I am new to dask
and dask
’s whole ecosystem and so it is possible
that I did not understand the difference between dask
, dask-jobqueue
and dask-distributed
or might be getting lost in the jargon of the
ecosystem.
I have a bit of code setup as follows
import dask
from dask import delayed
delayed_results = [delayed(my_module.my_function)(ref_series=ref_series,input=input_item,output_dir=output_path,remove=False) for input_item in input_file_list]
# ref_series is a constant object
# input_item is an iterable
# output_path is a constant:str
# remove is a boolean
pbs_client.upload_file("my_module.py")
pbs_client.scatter(ref_series) # given that it is a constant object it felt appropriate to give it to all the workers
dask.compute(*delayed_results)
Something of note is that the function does not return anything and just writes output directly to file.

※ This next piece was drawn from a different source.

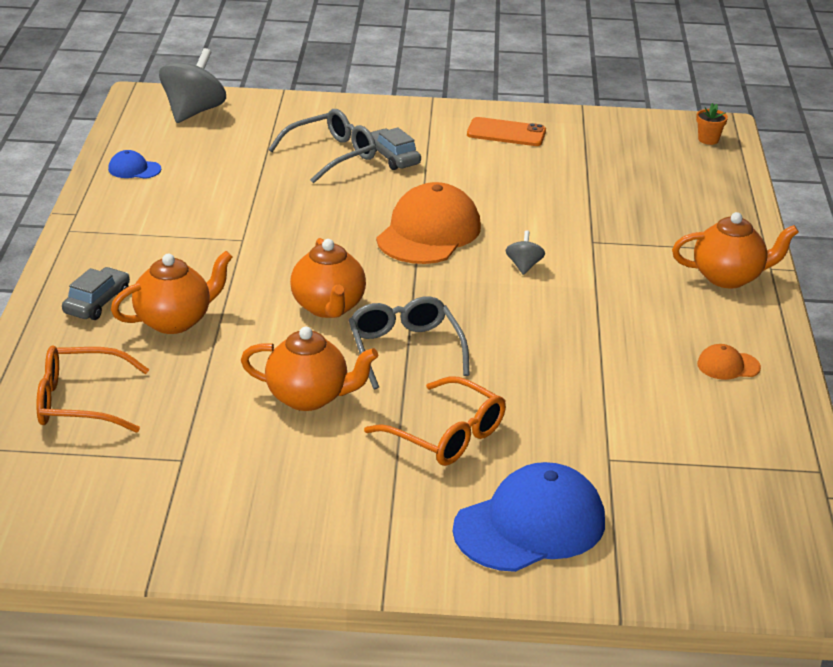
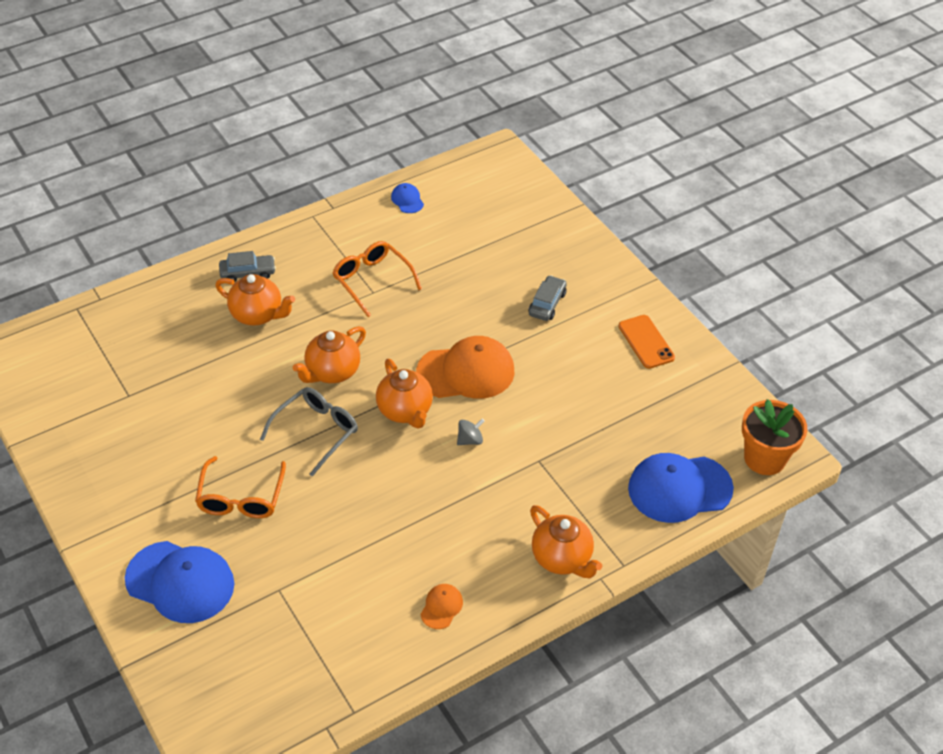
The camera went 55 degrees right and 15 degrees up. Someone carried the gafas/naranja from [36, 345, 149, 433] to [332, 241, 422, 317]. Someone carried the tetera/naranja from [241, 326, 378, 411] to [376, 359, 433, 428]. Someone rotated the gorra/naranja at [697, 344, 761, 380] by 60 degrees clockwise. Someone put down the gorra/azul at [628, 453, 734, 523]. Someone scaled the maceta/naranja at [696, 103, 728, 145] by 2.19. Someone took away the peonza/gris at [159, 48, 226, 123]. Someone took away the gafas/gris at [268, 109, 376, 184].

The function calls a module that has been optimized meticulously and verified to work on input files. For the list of input files, for all of them I verified that they properly produce output in about a second give or take milliseconds on a 16 gig 2 core machine. Now the next step in my pipeline was to scale this module horizontally to multiple machines of the same shape. So, for 4000 input files processed on a single machine took about 4,000 seconds (verified) but given that I have access to multiple machines on a PBSCluster
I wanted to use dask
to scale the pipeline in a more pythonic way. I used the code above on a PBSCluster
made using dask and it just … stalls. The cluster has 20 workers and one mother worker, I was under the impression that this should have been ((number of input files)/(number of workers)). The workers are producing the following error 2023-12-14 03:52:55,536 - distributed.core - INFO - Event loop was unresponsive in Worker for 5.43s. This is often caused by long-running GIL-holding functions or moving large chunks of data. This can cause timeouts and instability.
So, because of the stalling a single machine gets the job done faster than the cluster.
The error confuses me because all the workers have everything they need from the dask.compute
, all the function's input are available to the workers locally. The constants and variables have been passed. I am not sure if the worker are raising warnings about their GIL or the mother worker’s GIL.
Is the above setup not the right way to horizontally distribute function calls across a number of machines? Did I misunderstand the goals of dask.compute
and if so should I use something else to naively distribute a simple list of function falls (same function different inputs) across a number of machines?